Я ей объясняла, вскипятила суп, кашу и поставила в ящик. Когда пришла домой, обед был сырой.
— Ведь я же вам говорила, Александра Львовна, что все это пустяки. Как может без огня вариться?
— Но ведь я каждый день обед варю в этом ящике.
— Ни за что не поверю! Я несколько раз глядела, щи и не думали кипеть.
Оказывается — она то и дело открывала ящик, смотрела и выпустила весь пар.
Надо было добывать дрова, чтобы топить «лилипутку», или «буржуйку», крошечную железную печку. Я варила на ней обед, и она немного согревала комнату.
Кругом дров было много. Ломали деревянные дома, заборы; жители растаскивали доски, бревна. В нашем переулке ломали два дома, на Большой Никитской разбирали деревянный забор. Тащили и набивали дровами квартиры, ванные комнаты, кухни.

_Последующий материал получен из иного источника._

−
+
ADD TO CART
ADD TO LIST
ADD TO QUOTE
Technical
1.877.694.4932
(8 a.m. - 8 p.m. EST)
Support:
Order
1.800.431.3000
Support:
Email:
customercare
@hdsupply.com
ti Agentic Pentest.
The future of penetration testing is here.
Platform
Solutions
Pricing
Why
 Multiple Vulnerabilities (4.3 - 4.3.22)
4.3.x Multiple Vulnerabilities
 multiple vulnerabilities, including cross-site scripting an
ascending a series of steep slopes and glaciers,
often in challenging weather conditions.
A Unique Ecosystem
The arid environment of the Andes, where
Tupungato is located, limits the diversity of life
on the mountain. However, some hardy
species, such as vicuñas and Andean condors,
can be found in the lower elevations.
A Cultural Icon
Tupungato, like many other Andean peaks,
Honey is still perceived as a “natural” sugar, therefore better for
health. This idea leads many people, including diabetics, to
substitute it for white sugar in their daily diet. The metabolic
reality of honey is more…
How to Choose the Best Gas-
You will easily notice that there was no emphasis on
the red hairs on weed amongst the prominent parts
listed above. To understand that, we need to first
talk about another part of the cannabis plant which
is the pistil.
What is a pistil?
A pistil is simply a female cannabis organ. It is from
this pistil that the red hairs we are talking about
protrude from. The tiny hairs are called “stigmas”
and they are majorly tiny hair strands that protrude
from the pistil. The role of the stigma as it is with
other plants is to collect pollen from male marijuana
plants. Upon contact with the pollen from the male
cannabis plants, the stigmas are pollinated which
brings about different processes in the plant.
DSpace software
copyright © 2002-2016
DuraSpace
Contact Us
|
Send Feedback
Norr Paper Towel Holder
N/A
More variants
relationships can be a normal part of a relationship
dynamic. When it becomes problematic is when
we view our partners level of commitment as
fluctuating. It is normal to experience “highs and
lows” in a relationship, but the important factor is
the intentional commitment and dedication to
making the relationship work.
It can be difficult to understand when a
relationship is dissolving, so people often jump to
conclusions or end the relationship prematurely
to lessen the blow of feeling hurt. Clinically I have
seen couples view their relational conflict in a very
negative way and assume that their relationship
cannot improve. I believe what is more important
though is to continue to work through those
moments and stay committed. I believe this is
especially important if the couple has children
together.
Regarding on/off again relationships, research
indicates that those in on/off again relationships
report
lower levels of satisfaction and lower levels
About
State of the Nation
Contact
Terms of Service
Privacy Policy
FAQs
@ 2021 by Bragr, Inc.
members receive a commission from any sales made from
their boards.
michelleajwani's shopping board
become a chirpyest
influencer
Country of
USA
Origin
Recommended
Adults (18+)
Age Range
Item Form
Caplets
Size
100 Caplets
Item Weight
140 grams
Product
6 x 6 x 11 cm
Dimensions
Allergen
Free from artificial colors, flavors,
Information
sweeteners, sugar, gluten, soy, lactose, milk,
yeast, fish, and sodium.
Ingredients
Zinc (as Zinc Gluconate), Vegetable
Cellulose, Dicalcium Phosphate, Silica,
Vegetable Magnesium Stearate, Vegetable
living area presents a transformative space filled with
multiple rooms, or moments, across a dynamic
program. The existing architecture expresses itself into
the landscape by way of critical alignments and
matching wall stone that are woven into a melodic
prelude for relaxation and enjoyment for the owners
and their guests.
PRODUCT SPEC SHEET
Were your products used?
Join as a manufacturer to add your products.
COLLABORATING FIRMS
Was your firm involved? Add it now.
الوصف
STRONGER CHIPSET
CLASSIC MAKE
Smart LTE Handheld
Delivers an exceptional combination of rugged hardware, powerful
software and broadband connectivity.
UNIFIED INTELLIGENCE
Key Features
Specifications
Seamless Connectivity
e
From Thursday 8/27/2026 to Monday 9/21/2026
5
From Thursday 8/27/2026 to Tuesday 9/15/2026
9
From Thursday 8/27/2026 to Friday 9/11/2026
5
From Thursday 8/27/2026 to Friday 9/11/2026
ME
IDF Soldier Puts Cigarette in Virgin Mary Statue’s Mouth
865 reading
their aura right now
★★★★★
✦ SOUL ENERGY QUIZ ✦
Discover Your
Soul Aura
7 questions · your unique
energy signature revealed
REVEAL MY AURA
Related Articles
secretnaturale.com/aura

Ночь. Красноармеец похаживает взад и вперед около разрушенного дома, греясь у небольшого костра.
— Товарищ! Разрешите взять одно дерево?
— Проходите, проходите, гражданки!
— Нам немного, хоть одно бревно, топиться нечем, замерзли.
— Проходите, говорят вам, а то в милицию сведу.
— Ну, а меняться не хотите? Мы вам горячих картошек и табаку, а вы нам топлива. Целая кастрюля картошек горячих.
— Ну, ладно. Только живо. Скоро смена.
Мы бежим в дом и возвращаемся с картошкой и табаком. Со мной барышня, работающая в музее, она живет в первом этаже этого же дома. Мы выбираем самое большое бревно. Гнутся плечи под страшной тяжестью. Бревно нельзя повернуть в лестничной клетке. Мы выставляем вторую раму в первом этаже квартиры и впихиваем его внутрь. Опять не влезает, торчит. Но нам думать об этом некогда. Мы снова бежим к развалинам. Красноармеец поужинал и с наслаждением раскуривает козью ножку.